Historical society’s mission to preserve Lockyer Valley’s rich history

Gatton and District Historical Society village blacksmith Richard Smith With assistant secretary Marney Smith in front of the former Upper Tenthill Congregational Chapel available for hire at the village. picture: JESSE HAMILTON

Through the years, volunteers from the Gatton and District Historical Society have endeavoured to uphold the historical essence of the region by exhibiting its structures and artifacts and preserving local family records.

The society’s historical village was founded in 1972 and consists of three distinct sections including a Soldiers Memorial Hall, blacksmith shop, and an extensive collection of operational tractors and stationary engines.

Gatton and District Historical Society vice president Kelven Freeman said the village has managed to stay afloat through a core group of volunteers and features key displays that define the region.

“We have the Gatton tragedy display presentation of the Gatton murders that happened in 1898 and a display of working telephone and telegraph equipment dating back to 1890,” he said.

“It is integral for locals and visitors to have a place that showcases the visual, written, and oral history of the region.”

“We get a number of family lineage enquires that give multigenerational locals interested in their history a richness once they get a sense of their family lineage.”

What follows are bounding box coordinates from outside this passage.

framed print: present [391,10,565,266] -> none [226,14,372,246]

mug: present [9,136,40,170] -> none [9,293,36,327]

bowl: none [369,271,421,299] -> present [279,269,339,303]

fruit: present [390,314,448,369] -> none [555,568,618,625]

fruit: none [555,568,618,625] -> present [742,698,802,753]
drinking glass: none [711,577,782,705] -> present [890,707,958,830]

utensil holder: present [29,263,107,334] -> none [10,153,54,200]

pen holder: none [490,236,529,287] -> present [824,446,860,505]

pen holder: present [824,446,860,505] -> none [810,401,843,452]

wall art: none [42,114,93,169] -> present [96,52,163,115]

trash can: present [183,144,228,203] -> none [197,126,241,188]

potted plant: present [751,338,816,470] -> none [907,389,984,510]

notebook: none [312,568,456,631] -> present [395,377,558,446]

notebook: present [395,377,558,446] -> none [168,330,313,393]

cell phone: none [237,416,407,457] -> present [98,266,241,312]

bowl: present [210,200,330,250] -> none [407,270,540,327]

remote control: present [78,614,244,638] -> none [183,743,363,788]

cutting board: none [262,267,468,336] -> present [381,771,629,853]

Mr Freeman said volunteer numbers in recent times have been improving, but the

the committee is aging and needs some fresh faces.

“All the committee are over 70, we would like people who could spare a couple hours a week on a Monday or Tuesday to come out and help,” he said.

“The heartbeat was very slow and very weak two years ago, but in the last 18 months the displays are reorganised cleaned and mostly marked.

“All we need is more volunteers, we’ve completely reorganised the 1890s house, and turned the office room into a research centre.

Gatton and District Historical Society assistant secretary Marney Smith has been volunteering for the past 12 months and has always been fascinated with family history.

“I’ve loved volunteering here,” she said.

“When you get to our age, a lot of people start wanting to go back and ask where my grandmother came from and where she was buried.”

The historical village is located on Freemans Road Gatton and is open by appointment for schools and other groups, with the church and meeting hall available for hire.

Vice president Kelven Freeman said the society is holding its Lockyer Heritage Festival open day on 27 April , encouraging everyone to step back in time.

“We’ll have the blacksmith shop operating, we have the 1912 Denis truck up and running, static display of stationary motors running, horse and sulky rides for kids, stalls, entertainment, and a colourful quilts display,” he said.